I saw a Craigslist ad for a free English Walnut tree as long as I would cut it down and haul away all the branches. I am not a "real" woodworker, more of a jack-of-all-trades.  Anyway, I am going to have quite a bit of English Walnut and I want to treat it correctly. It is not a huge tree, perhaps 24-30 inches at the base with a crotch about 3 feet above. Previous home owner said it was planted in 1920s but the new owner said an arborist told him it was no older than 35 years. I guess I can count rings when I get to the bottom. My dad does gun stocks sometimes so maybe it will get used as that.

In any case, I am curious in your opinions on how to have it cut and dried. Last time I had a nice big log (Black Cherry) and just let it dry naturally, it nearly twisted itself apart and was completely ruined. I don't want that to happen again. Help please. Thank you.

Keith


----------



## TexasTimbers (Oct 17, 2006)

Hey Keith, welcome.



wagonerkl said:


> Previous home owner said it was planted in 1920s but the new owner said an arborist told him it was no older than 35 years.


I think the arborist is a lot closer. 



wagonerkl said:


> My dad does gun stocks sometimes so maybe it will get used as that.


I've never milled an English Walnut but it's supposed to be every bit as pretty as its cousin Eastern Walnut. It's make pretty gun stocks especially the crotch wood. Of course the beauty is in the eye of the beholder and a lot of shooters prefer straight grain. Not me I like as much figure as I can get. 



wagonerkl said:


> Last time I had a nice big log (Black Cherry) and just let it dry naturally, it nearly twisted itself apart and was completely ruined. I don't want that to happen again. . .


It's not likely you'll experience that with walnut. It is easy to dry, and can stay in log form for years. You'll probably have to find a hobbyist type sawyer though. Milling short, crooked, small logs is not any sawyers favorite thing to do. It will be a lot of work but if you want the wood bad enough don't let anyone tell you it isn't worth it. 

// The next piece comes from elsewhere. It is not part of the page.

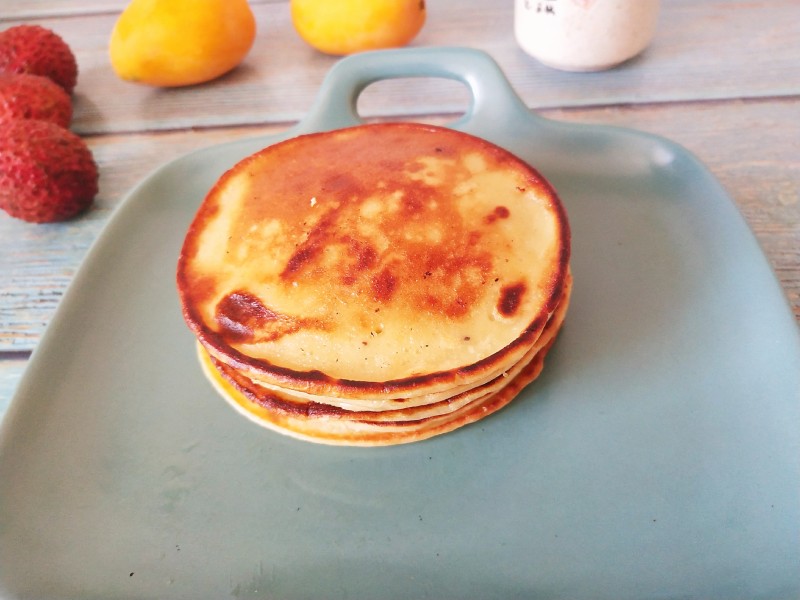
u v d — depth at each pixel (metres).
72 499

Just make as sure as you can that there's no voids visible in that crotch or else you'll cut it down to find a hollow shell and still be responsible for removing all of it. But most of the wood is going to be above that short trunk anyway so maybe still worth the effort.


----------



## Julian the woodnut (Nov 5, 2008)

Only 3' before it branches out? It doesn't sound like it's worth it to me. Tree limbs aren't a good source for lumber because of the internal tension it has. It would be great for turning though.


----------



## TexasTimbers (Oct 17, 2006)

Julian the woodnut said:


> Only 3' before it branches out?


Common trait of the English variety. Short trunks big crowns.


----------